Is the study design appropriate and is the work technically sound?

Yes

Are the conclusions drawn adequately supported by the results?

Yes

Are sufficient details of methods and analysis provided to allow replication by others?

Yes

Reviewer Expertise:

Professor in Data Science and Health Services Research

I confirm that I have read this submission and believe that I have an appropriate level of expertise to confirm that it is of an acceptable scientific standard.

References

  • 1. : Geographical epidemiology of health and overall deprivation in England, its changes and persistence from 2004 to 2015: a longitudinal spatial population study. J Epidemiol Community Health .72(2) : 10.1136/jech-2017-209999 140-147 10.1136/jech-2017-209999 [DOI] [PubMed] [Google Scholar]
  • 2. : Regional variation and predictors of over-registration in English primary care in 2014: a spatial analysis. J Epidemiol Community Health .72(6) : 10.1136/jech-2017-210176 532-538 10.1136/jech-2017-210176 [DOI] [PubMed] [Google Scholar]
Wellcome Open Res. 2022 Jul 21. doi: 10.21956/wellcomeopenres.19969.r51575

Reviewer response for version 1

Tom Fahey 1

Thank you for asking me to review this paper. It examines the representativeness of the OpenSAFELY-TPP dataset, referenced to the population of England using ONS data.

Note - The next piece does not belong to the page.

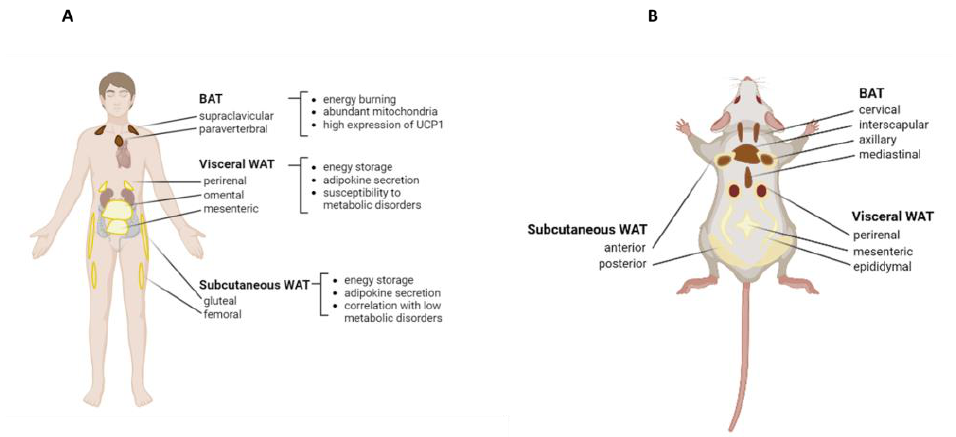
Figure 1. Adipose tissue distribution. ( A ) Distribution of WAT and BAT in humans. Both vWAT and sWAT possess abilities to store energy and secrete various adipokines. The sWAT is distributed throughout the body under the skin, while the vWAT surrounds the intra-abdominal organs. Located around the shoulders and ribs, BAT contributes to heat generation through the expression of UCP-1. ( B ) As compared to adult humans, the BAT in adult mice is well developed and easy to observe. The gonadal WAT depots located around the ovaries and the testes are studied as a model of vWAT. The figure was created with Biorender.com.(https://www.biorender.com/ Accessed on 16 May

The paper is clear and well written. The methods are appropriate and the conclusions are consistent with the data presented. OpenSAFELY-TPP is broadly representative in terms of deprivation (IMD), age, gender, ethnicity and cause of death. These are important findings in relation to generalisability/external validity of the data and any subsequent papers that will use OpenSAFELY-TPP.

Is the work clearly and accurately presented and does it cite the current literature?

Yes

If applicable, is the statistical analysis and its interpretation appropriate?

Yes

Are all the source data underlying the results available to ensure full reproducibility?

Yes

Is the study design appropriate and is the work technically sound?

Yes

Are the conclusions drawn adequately supported by the results?

Yes

Are sufficient details of methods and analysis provided to allow replication by others?

Yes

Reviewer Expertise:

Primary care epidemiology- observational, RCTs and systematic reviews

I confirm that I have read this submission and believe that I have an appropriate level of expertise to confirm that it is of an acceptable scientific standard.

Associated Data

    This section collects any data citations, data availability statements, or supplementary materials included in this article.

    Data Availability Statement

    Access to the underlying identifiable and potentially re-identifiable pseudonymised electronic health record data is tightly governed by various legislative and regulatory frameworks, and restricted by best practice. The data in OpenSAFELY is drawn from General Practice data across England where TPP is the Data Processor. TPP developers (CB, JC, JP, FH, and SH) initiate an automated process to create pseudonymised records in the core OpenSAFELY database, which are copies of key structured data tables in the identifiable records. These are linked onto key external data resources that have also been pseudonymised via SHA-512 one-way hashing of NHS numbers using a shared salt. DataLab developers and PIs (BG, LS, CEM, SB, AJW, KW, WJH, HJC, DE, PI, SD, GH, BBC, RMS, ID, KB, SE, EJW and CTR) holding contracts with NHS England have access to the OpenSAFELY pseudonymised data tables as needed to develop the OpenSAFELY tools. These tools in turn enable researchers with OpenSAFELY Data Access Agreements to write and execute code for data management and data analysis without direct access to the underlying raw pseudonymised patient data, and to review the outputs of this code. All code for the full data management pipeline—from raw data to completed results for this analysis—and for the OpenSAFELY platform as a whole is available for review at github.com/OpenSAFELY.

    The data management and analysis code for this paper was led by CDA and contributed to by WJH and AJW.